Spark SQL Fundamentals - datacouch-io/spark-java GitHub Wiki
In this lab, we will delve into the fundamental aspects of Spark SQL, a powerful component of Apache Spark that allows you to work with structured data. We will explore how to perform common operations using Spark SQL, such as reading and writing data files in various formats and creating DataFrames. This lab is designed to provide you with a foundational understanding of Spark SQL's capabilities.
This lab is expected to take approximately 15-20 minutes to complete.
Before we begin, ensure that you have already loaded the necessary data files. If you haven't done so, please load the required data files for this lab.
In this lab, we will accomplish the following tasks:
-
Read Data Files: We will learn how to use Spark SQL to read data from files in various formats.
-
Write Data Files: We will explore how to write data to files in different formats.
-
Create DataFrames: We will create DataFrames, a core data structure in Spark SQL, to work with structured data efficiently.
Let's proceed to each task step by step.
Load data from the following files, if you haven't already
-
people.json
as JSON -
wiki-pageviews.txt
as text -
github.json
as JSON
In this section, we will read JSON data from the "people.json"
file and display the first 5 rows of the DataFrame.
import org.apache.spark.sql.Dataset;
import org.apache.spark.sql.Row;
import org.apache.spark.sql.SparkSession;
public class DataLoadingExample {
public static void main(String[] args) {
// Create a SparkSession
SparkSession spark = SparkSession.builder()
.appName("DataLoadingExample")
.getOrCreate();
// Read "people.json" into a DataFrame
Dataset<Row> folksDF = spark.read().json("data/people.json");
// Display the first 5 rows of folksDF
folksDF.limit(5).show();
// Stop the SparkSession
spark.stop();
}
}
Now, we will read text data from the "wiki-pageviews.txt"
file and display the first 5 rows of the DataFrame.

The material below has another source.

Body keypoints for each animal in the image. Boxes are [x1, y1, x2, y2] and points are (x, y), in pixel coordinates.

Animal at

import org.apache.spark.sql.Dataset;
import org.apache.spark.sql.Row;
import org.apache.spark.sql.SparkSession;
public class DataLoadingExample {
public static void main(String[] args) {
// Create a SparkSession
SparkSession spark = SparkSession.builder()

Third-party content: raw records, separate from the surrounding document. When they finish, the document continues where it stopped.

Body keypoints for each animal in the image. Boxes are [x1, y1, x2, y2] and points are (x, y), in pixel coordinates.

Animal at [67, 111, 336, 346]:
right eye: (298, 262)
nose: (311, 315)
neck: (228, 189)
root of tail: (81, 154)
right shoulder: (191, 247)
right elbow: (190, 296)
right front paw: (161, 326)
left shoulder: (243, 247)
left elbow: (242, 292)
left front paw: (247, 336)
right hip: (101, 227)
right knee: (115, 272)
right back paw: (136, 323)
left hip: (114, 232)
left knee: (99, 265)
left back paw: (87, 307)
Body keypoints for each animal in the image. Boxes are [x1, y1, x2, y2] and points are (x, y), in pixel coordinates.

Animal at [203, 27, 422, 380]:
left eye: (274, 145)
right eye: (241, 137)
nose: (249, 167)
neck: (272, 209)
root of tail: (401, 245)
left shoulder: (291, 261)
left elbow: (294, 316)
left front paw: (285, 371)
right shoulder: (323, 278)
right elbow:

.appName("DataLoadingExample")
.getOrCreate();
// Read "wiki-pageviews.txt" into a DataFrame
Dataset<Row> viewsDF = spark.read().text("data/wiki-pageviews.txt");
// Display the first 5 rows of viewsDF
viewsDF.limit(5).show();
// Stop the SparkSession
spark.stop();
}
}
In this section, we will read more complex JSON data from the "github.json"
file and display the first 5 rows of the DataFrame.
import org.apache.spark.sql.Dataset;
import org.apache.spark.sql.Row;
import org.apache.spark.sql.SparkSession;
public class DataLoadingExample {
public static void main(String[] args) {
// Create a SparkSession
SparkSession spark = SparkSession.builder()
.appName("DataLoadingExample")
.getOrCreate();
// Read "github.json" into a DataFrame
Dataset<Row> githubDF = spark.read().json("data/github.json");
// Display the first 5 rows of githubDF
githubDF.limit(5).show();
// Stop the SparkSession
spark.stop();
}
}
In this section, we will write the "folksDF" DataFrame as a Parquet file.
import org.apache.spark.sql.Dataset;
import org.apache.spark.sql.Row;
import org.apache.spark.sql.SparkSession;
public class DataLoadingExample {
public static void main(String[] args) {
// Create a SparkSession
SparkSession spark = SparkSession.builder()
.appName("DataLoadingExample")
.getOrCreate();
// Assuming folksDF is already defined and contains data
// Write out folksDF as a Parquet file
folksDF.write().parquet("data/people.parquet");
// Stop the SparkSession
spark.stop();
}
}
In this section, we will write the "folksDF" DataFrame as a CSV file.
import org.apache.spark.sql.Dataset;
import org.apache.spark.sql.Row;
import org.apache.spark.sql.SparkSession;
public class DataLoadingExample {
public static void main(String[] args) {
// Create a SparkSession
SparkSession spark = SparkSession.builder()
.appName("DataLoadingExample")
.getOrCreate();
// Assuming folksDF is already defined and contains data
// Write out folksDF as a CSV file with headers
folksDF.coalesce(1).write().option("header", true).csv("data/people.csv");
// Stop the SparkSession
spark.stop();
}
}
This Java code demonstrates how to load and manipulate data using Apache Spark. You can adapt these examples to read and write data in various formats and perform more complex data processing tasks in your Spark applications.